Perdeu a cabeça! Possante como é, não desperdiçou esforços para dela se aproximar, não obstante ouvir as recomendações de que devia ser paciente e comedido. Mas depressa deixou de escutar quem quer que fosse, já com o engodo erecto e a lábia que Deus lhe deu. Arreganharam-se os dentes, coisa feia de se ver em seres de origem e porte finos, e lá se acalmaram os ânimos, levando cada um para seu lado entre consolações e promessas de dias melhores. Mais receptivos. Este era o primeiro encontro e nada havia a temer!
Nesta coisa do amor, os géneros ditam diferenças, como se sabe. Se eles são dados a intimidades sem precisão de prelúdios, elas requerem envolvência, romantismo, cumplicidades consolidadas e com provas de afecto, que justifiquem o acto.
A chave do amor não se encontra facilmente! Não se abre o coração de uma donzela, por canina que seja, com um " Ó pra mim que sou lindo! Olha o que estás a perder!".
Pois bem!Em mim, das cegonhas fica o mito. Ainda não foi desta que o meu cão conseguiu acasalar, mas guardado está o bocado para quem o há-de comer!

4 comentários:

Anónimo disse...

O "bichinho" tem de esforçar-se mais para conquistar a donzela, que ao que parece não se mostrou "fácil". Pois é, as coisas mais saborosas, geralmente são as que nos dão mais trablho a conquistar. Diga ao canino que não desista...vai ver como toda a família se vai deliciar com o resultado e o seu fiel amigo também.

regato disse...

Pelo que se viu, trabalho de "casamenteiro" já deu o que tinha a dar...

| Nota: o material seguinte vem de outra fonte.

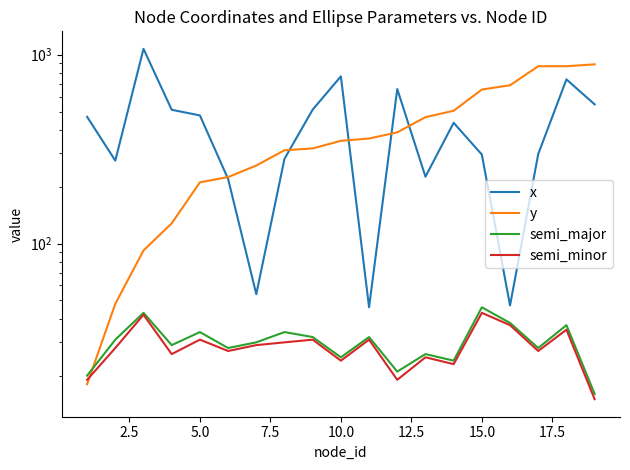

True or false: y and semi_major intersect in this chart.

True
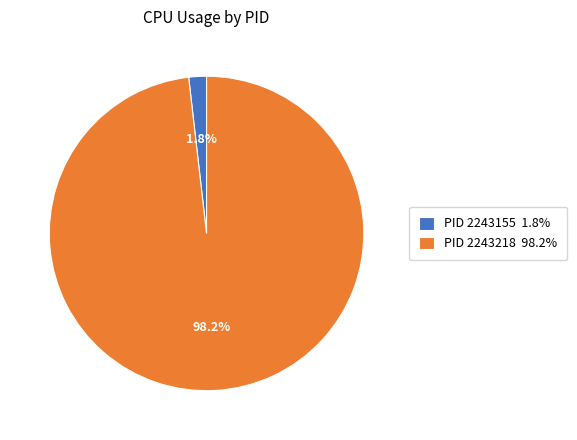

What is the smallest slice in the pie chart?

PID 2243155 1.8%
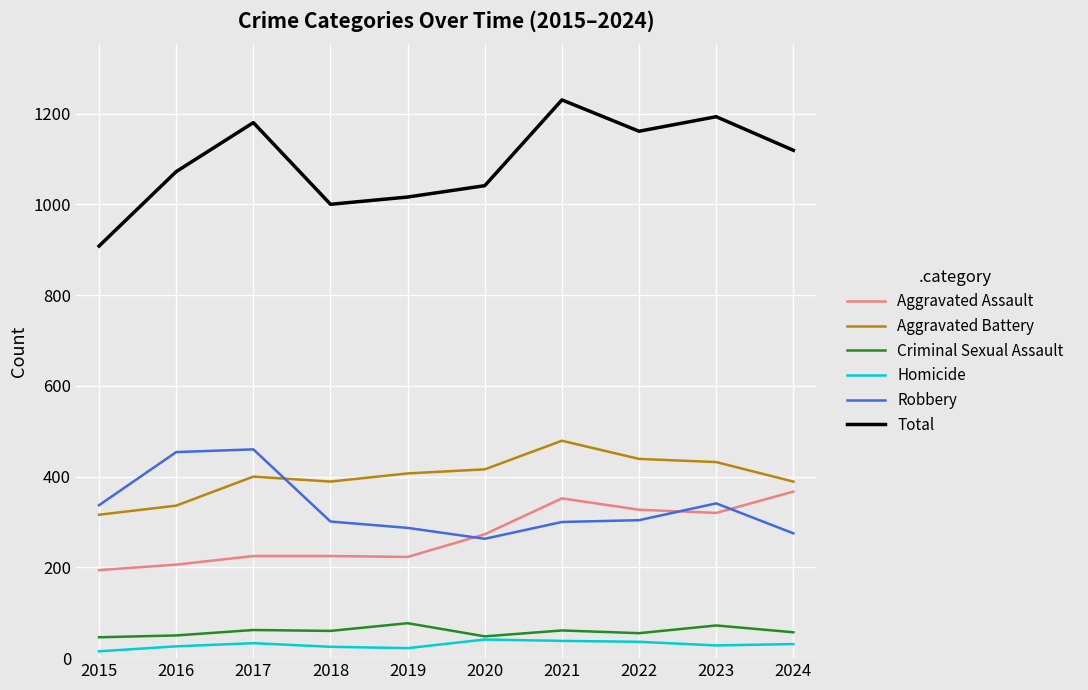

Which series has the largest range (max minus min)?

Total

Dê liberdade aos "noivos" e uns dias para se conhecerem melhor... o resto virá (ou não)...

Anónimo disse...

Depois de ler e reler o seu magnifico texto, eis que a dúvida me assaltou: ser comedido ou impetuoso ? Sim porque nestas coisas do amor nunca se sabe como a outra metade reagirá. Efectivamente tem 'bicho' que não é dado a 'namoros' queirozianos ...(longos,dengosos,contemplativos,enfim uma 'mariqueira'), por outro lado têm 'bicho' que adora o 'foi tão bom não era?).
Como resolver esta questão?
Parece não ser importante, mas eu não penso assim, pois hoje as relações que são tão efémeras, se começam mal, dificilmente se consertam. Um tema a debater...

sinédoque disse...

Agradeço-lho o comentário, mas espero que o meu cão consiga levar esta a tarefa de ser pai de uma ninhada de cachorros lindos. Eu como dona ficaria também muito feliz se tal acontecesse. Vamos ver!
Quanto à efemeridade das relações que hoje se verifica, penso que é fruto da velocidade com que se vive a vida, fazendo-me lembrar a a história de um tal Domingos Afoito que viveu cem anos e morreu aos dezoito.
Parece que as pessoas são cada vez mais egoísta e individualizam muito os sentimentos dentro de uma relação. SEm perder a sua individualidade deve haver, eu acho, um investimento afectivo diário,apostando no crescimento, valorização e realização do outro.Daquele que sentimos ao nosso lado.